Host-process egress. Both tools run in the agentic-pi process, not inside the Gondolin guest. That means:

The provider API host is not added to the Gondolin egress allowlist, and the API key is never injected into the VM.
Behavior is identical under --sandbox=none, --sandbox=gondolin, and when agentic-pi itself is containerized. The host's own network policy controls reachability to the provider + arbitrary http(s) URLs.

Safety rails (built-in, non-configurable in v1).

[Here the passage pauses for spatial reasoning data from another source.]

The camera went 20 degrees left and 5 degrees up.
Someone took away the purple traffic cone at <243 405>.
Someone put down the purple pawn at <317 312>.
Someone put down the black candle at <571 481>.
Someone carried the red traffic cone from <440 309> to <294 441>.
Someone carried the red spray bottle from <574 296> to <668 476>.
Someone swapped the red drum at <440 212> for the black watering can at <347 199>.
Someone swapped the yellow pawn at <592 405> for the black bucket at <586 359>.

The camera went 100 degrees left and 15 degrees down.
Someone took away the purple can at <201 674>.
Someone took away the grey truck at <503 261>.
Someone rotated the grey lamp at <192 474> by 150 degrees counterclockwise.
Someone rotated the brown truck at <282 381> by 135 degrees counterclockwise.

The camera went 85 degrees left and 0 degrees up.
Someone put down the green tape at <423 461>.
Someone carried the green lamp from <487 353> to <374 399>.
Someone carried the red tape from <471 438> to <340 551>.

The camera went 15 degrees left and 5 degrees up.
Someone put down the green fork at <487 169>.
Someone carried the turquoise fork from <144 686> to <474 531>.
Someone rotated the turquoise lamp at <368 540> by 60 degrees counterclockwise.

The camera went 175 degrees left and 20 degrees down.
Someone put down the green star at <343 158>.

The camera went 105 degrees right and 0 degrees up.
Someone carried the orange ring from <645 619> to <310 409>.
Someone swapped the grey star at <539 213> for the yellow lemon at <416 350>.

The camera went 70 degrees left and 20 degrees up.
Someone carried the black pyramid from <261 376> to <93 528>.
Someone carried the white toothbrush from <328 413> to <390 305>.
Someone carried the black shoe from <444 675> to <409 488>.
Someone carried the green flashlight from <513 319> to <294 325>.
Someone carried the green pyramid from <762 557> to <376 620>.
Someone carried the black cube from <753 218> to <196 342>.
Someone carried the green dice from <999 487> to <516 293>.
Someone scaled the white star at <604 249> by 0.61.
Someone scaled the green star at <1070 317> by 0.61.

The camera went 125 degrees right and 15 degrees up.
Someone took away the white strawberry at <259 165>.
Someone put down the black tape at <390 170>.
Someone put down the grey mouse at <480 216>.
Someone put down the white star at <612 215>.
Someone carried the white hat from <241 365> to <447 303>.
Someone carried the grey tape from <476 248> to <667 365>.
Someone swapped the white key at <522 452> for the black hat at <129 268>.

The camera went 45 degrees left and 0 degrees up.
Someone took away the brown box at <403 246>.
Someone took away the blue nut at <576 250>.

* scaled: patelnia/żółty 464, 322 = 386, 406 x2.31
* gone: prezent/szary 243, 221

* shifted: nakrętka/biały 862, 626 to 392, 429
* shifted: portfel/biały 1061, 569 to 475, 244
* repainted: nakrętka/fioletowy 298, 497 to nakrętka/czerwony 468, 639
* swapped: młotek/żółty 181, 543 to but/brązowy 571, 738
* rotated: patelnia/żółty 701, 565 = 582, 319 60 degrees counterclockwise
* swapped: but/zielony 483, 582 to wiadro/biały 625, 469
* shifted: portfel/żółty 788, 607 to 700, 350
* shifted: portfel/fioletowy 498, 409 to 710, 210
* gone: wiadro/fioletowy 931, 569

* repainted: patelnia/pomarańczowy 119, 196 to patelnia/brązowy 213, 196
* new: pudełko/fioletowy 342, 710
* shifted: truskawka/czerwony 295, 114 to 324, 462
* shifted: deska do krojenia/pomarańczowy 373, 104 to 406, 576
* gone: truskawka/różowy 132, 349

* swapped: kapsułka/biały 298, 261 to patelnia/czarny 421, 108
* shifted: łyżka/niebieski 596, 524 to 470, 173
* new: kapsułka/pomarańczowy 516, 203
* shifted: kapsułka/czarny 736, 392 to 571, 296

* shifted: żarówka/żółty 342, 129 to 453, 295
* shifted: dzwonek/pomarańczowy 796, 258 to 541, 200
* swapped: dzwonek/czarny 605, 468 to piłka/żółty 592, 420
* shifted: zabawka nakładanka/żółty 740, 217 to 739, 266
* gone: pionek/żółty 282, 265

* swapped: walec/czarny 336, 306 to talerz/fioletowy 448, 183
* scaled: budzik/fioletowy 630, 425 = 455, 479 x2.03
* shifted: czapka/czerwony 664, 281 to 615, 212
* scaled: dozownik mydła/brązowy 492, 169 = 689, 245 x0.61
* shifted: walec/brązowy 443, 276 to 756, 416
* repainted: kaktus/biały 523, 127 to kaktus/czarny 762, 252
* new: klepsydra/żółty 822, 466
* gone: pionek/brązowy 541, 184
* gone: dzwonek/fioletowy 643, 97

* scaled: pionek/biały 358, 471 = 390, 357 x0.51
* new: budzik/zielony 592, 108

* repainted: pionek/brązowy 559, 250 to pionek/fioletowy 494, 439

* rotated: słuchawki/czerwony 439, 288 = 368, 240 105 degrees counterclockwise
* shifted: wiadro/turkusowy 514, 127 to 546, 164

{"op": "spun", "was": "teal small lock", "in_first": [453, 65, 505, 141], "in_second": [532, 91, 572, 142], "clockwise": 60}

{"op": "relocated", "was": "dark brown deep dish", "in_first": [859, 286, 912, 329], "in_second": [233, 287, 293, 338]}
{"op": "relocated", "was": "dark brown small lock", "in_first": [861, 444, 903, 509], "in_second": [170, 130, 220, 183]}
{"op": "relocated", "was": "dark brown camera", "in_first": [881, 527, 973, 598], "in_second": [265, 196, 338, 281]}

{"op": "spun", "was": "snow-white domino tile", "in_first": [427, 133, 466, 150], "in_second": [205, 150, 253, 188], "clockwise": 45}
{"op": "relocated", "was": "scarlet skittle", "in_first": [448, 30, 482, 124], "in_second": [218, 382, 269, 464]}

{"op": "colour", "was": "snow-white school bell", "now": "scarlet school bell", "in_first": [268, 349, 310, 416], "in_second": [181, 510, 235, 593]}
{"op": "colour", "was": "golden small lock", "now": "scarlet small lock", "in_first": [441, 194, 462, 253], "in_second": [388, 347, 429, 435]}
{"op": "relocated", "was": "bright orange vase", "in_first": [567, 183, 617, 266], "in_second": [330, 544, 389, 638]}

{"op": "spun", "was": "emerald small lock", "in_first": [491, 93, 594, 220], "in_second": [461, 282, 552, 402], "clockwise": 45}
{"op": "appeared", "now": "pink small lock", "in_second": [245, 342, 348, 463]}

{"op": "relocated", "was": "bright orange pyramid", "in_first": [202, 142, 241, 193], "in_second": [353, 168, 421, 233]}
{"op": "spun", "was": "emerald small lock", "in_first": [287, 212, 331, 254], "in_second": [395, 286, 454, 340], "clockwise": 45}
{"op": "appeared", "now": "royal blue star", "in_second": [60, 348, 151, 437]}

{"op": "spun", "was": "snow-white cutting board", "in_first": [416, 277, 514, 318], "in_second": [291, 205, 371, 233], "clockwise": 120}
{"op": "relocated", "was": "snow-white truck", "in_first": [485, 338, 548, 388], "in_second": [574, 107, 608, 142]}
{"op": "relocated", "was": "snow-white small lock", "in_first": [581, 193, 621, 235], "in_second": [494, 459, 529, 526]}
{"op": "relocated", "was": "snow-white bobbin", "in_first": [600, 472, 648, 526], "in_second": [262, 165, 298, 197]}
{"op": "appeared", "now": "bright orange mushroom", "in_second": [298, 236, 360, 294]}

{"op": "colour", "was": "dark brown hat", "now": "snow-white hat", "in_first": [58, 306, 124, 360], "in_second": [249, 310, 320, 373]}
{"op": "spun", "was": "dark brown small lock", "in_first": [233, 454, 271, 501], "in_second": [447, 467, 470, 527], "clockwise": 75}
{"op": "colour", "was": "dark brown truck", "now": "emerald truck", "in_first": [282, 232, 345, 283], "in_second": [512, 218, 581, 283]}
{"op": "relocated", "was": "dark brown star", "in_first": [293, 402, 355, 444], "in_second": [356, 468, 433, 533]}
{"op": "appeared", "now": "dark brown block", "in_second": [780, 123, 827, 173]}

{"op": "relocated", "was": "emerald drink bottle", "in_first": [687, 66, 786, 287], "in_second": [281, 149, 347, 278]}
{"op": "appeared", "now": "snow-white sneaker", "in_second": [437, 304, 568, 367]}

| Rail | Default | | --- | --- | | URL scheme allowlist | http, https only (web_fetch) | | Request timeout | 15 s | | Max response bytes | 1 MiB (streamed, aborted on overflow) | | Max redirects | 3 (scheme re-checked at each hop) | | Content-type gate (web_fetch) | text/*, application/(xhtml+xml\|xml\|json) | | Max search results | 10 (regardless of max_results arg) | | Extracted text cap | ~200 KiB | | HTML cleaning | <script>, <style>, <noscript>, <iframe>, comments stripped before extraction | | Per-run call budget | 30 combined web_search + web_fetch calls (override with --web-search-max-calls) |

When the call budget is hit, further invocations return a structured rate-limit error result so the agent can recover; the run is not aborted.

No SSRF blocking. Loopback / private IP ranges are not blocked by default. Operators who care should run agentic-pi behind their own egress firewall.

Event stream. A second extension_status event mirrors GitHub's:

{"type":"extension_status","extension":"web-search","status":"configured","provider":"tavily","toolCount":2,"maxCalls":30,"sessionId":"…","timestamp":"…"}

When skipped (no keys / --no-web-search), status: "skipped" carries a reason of disabled-by-flag or no-credentials. Misconfigurations (explicit provider whose key is missing, or an unknown provider name) surface as a warning before the run starts.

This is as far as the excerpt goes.